Никто их не задерживал. Они вышли на шоссе и пошли по пустынной дороге. Дорога была грязная, растоптанная войсками и обозами. Не доходя до Триумфальной арки, они свернули в сторону и огородами стали пробираться к городу. Ночь была светлая. Ярко горели на небе звёзды. В городе было тихо. Электричество светило только в центре. Изредка доносились оттуда выстрелы. Увязая в чёрной и липкой грязи, прыгая через канавы, Ермоловы и Полежаевы подвигались к Боровой улице. Два раза пришлось перелезать заборы, проходить пустыми дворами, наконец вышли на широкую грязную немощёную улицу.
– Боровая – сказал Павлик.
– Она самая. А тихо как, – сказал Ника. – Куда же пойдём?

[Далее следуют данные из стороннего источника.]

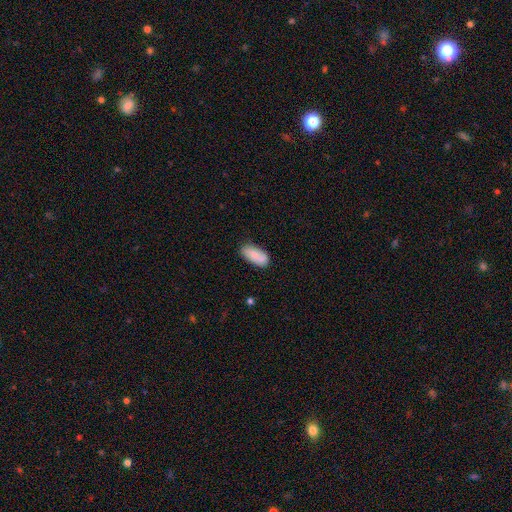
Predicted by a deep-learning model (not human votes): smooth 74%, featured or disk 20%, star or artifact 6%. Down the decision tree: how rounded — in between (89%); merging — none (76%).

– Вот и я думаю, куда? На Забалканском у них, конечно, заставы. Там казармы близко, народа много. Не всегда Забайкины попадутся, можно и на Гайдука нарваться, – сказал Ермолов. – Пойдемте, господа, на Разъезжую, потом по Чернышеву и Гороховой.

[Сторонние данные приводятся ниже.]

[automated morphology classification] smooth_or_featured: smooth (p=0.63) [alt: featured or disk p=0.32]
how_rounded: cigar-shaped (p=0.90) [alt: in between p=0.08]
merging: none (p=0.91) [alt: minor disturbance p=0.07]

Все одобрили его предложение.
Петербург вымер. Все окна были темны. Редко-редко виднелась кое-где лампадка, затепленная под образами и где красным, где зелёным светом тускло мигающая под окном. Нигде на перекрёстках не было милиции. Она была снята рабочими. Но чувствовалось, что город не спал, а тревожно прислушивался к тому, что делается на улицах. За закрытыми железными воротами слышались робкие голоса. Город ждал избавления. На Лиговке ярким светом горели два освещённые дома. Часть окон была прикрыта ставнями, и сквозь щели выбивался жёлтый свет. Компания загулявших матросов стучала в запертые двери и грубо хохотала. Сверху, из раскрытого окна, слышался истеричный женский смех и ругательства.

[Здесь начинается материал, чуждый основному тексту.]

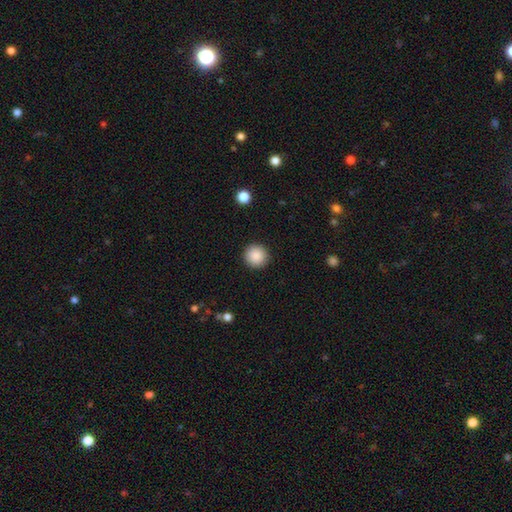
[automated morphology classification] A smooth galaxy with no disk features (88%) that is round (96%). Merging: none (92%).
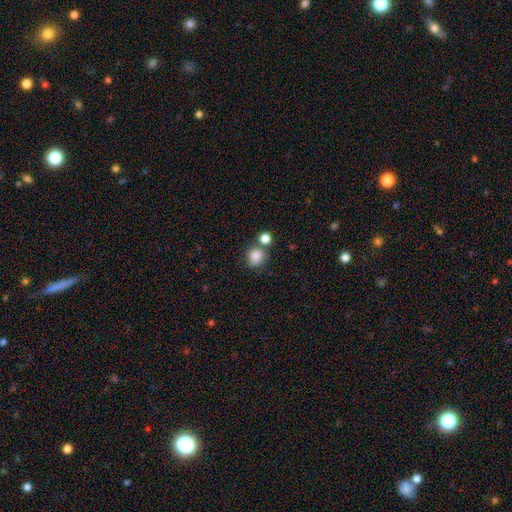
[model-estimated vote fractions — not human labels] Smooth or featured? smooth (83%)
How rounded? round (80%)
Merging? none (61%)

Несколько извозчиков стояли посередине улицы, и лошадей под уздцы держали солдаты.
На Разъезжей по трактирам и кинематографам горел свет и толпа солдат стояла подле них. Молодые люди спустились по Коломенской и Ямской на Ивановскую, по пустой Бородинской вышли на Фонтанку и здесь остановились. Опять взяло сомнение, куда идти. Но деревянный мост против Малого театра охранялся мальчишкой-красногвардейцем, который с испугом смотрел на приближавшуюся компанию и ничего ей не сказал, и Ермоловы и Полежаевы благополучно вошли в Апраксин двор. У тёмных рядов магазинов кое-где дежурили сторожа, но они, видимо, были рады тому, что молодые люди торопливыми тенями скользили вдоль железных арок.
На Каменном мосту пришлось выдержать опрос. Ермолов сразу заметил, что опрашивавшие не имели точных инструкций. Ограничились осмотром карманов, нет ли оружия, причём у Миши пропал кошелёк, а у Павлика портсигар. Та же история повторилась и на Синем мосту. По Морской горели фонари. На Мариинской площади тёмной кучей стоял отряд матросов и красной гвардии. Над ними тёмными громадами, точно серые слоны, возвышались две броневые машины. Здесь Полежаевы узнали, что днём красная гвардия заняла центральную телефонную станцию. Каждые двадцать шагов их опрашивали, но удовлетворялись ответом: «Мы за советскую власть, идём домой на Петроградскую сторону».
На той стороне Невского, наполовину освещённого, постреливали. Несколько грузовиков и легковых автомобилей стояли возле дома Благородного собрания и по Мойке. Подле горели костры, и какие-то люди толпились у огня.
– Все дело в смелости и нахальстве, – сказал Ника и пошёл впереди всех на Миллионную. Из Зимнего дворца стреляли по арке. Пули проносились со свистом по улице и впивались со щёлканьем в торцовую мостовую. Красногвардейцы жались к стенам домов, укрываясь выступами арки.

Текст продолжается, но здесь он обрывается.